Compiti da svolgere:
A. In quale data la NASA ha previsto l'atterraggio del rover Perseverance, secondo il testo sulla corsa al Pianeta Rosso?
B. Stampa senza modifiche il brano del testo sulla corsa al Pianeta Rosso da "U.S.A Perseverance" a "vita degli astronauti.".
:: Testo fornito ::
La Corsa al Pianeta Rosso

Immagine Nasa Rover Perseverance

Il 2021 sarà un anno ricchissimo per l’esplorazione spaziale, in particolare sono numerose le missioni che riguardano il Pianeta Rosso. Cina Usa e perfino gli Emirati Arabi Uniti entreranno nell’orbita Marziana.

U.S.A Perseverance

La NASA ha previsto l’atterraggio del rover Perseverance nel Jezero Crater di Marte il 18 Febbraio 2021 all’interno della missione Mars 2020. Il Rover permetterà di cercare segni di antichi microrganismi che potrebbero aver abitato la superficie Marziana, in modo da rispondere ai quesiti della Nasa su una possibile passata abitabilità. Il rover preleverà dei campioni di suolo del Pianeta Rosso e li sigillerà in contenitori stagni pronti per essere raccolti da future missioni. La missione permetterà di studiare tecnologie adatte alla futura colonizzazione. Tra di esse vi sono: testare metodi di produzione di ossigeno nell’atmosfera marziana, individuare altre risorse disponibili, migliorare le tecniche di atterraggio e studiare meteo, polvere e altre caratteristiche dell’ambiente che potrebbero inficiare la vita degli astronauti.
:::
:: Estratto dei dati ::
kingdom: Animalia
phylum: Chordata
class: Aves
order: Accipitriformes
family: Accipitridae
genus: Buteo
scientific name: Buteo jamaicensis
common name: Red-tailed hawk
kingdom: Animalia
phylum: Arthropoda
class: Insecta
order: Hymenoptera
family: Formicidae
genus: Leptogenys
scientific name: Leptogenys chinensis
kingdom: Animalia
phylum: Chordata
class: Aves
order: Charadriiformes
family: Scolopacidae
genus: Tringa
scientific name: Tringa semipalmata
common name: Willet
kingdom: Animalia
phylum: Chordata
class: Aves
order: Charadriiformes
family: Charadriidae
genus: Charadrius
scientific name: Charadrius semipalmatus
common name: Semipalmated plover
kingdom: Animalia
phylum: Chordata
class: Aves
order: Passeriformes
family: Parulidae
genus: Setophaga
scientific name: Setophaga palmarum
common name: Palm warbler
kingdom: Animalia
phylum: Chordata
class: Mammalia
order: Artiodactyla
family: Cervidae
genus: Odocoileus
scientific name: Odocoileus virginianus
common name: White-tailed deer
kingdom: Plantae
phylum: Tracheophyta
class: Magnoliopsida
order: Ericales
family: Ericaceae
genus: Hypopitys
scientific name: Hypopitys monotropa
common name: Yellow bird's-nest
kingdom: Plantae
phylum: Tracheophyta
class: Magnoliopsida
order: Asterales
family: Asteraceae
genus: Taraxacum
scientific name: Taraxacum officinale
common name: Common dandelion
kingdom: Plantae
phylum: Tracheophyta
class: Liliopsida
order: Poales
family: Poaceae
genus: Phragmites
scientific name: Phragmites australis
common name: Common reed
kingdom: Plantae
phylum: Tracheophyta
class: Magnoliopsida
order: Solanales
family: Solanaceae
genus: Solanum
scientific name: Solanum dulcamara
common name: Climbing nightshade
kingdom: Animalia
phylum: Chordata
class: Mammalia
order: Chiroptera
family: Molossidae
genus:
:::
Risposte scritte:
A. Il 18 febbraio 2021.

B.
U.S.A Perseverance

La NASA ha previsto l’atterraggio del rover Perseverance nel Jezero Crater di Marte il 18 Febbraio 2021 all’interno della missione Mars 2020. Il Rover permetterà di cercare segni di antichi microrganismi che potrebbero aver abitato la superficie Marziana, in modo da rispondere ai quesiti della Nasa su una possibile passata abitabilità. Il rover preleverà dei campioni di suolo del Pianeta Rosso e li sigillerà in contenitori stagni pronti per essere raccolti da future missioni. La missione permetterà di studiare tecnologie adatte alla futura colonizzazione. Tra di esse vi sono: testare metodi di produzione di ossigeno nell’atmosfera marziana, individuare altre risorse disponibili, migliorare le tecniche di atterraggio e studiare meteo, polvere e altre caratteristiche dell’ambiente che potrebbero inficiare la vita degli astronauti.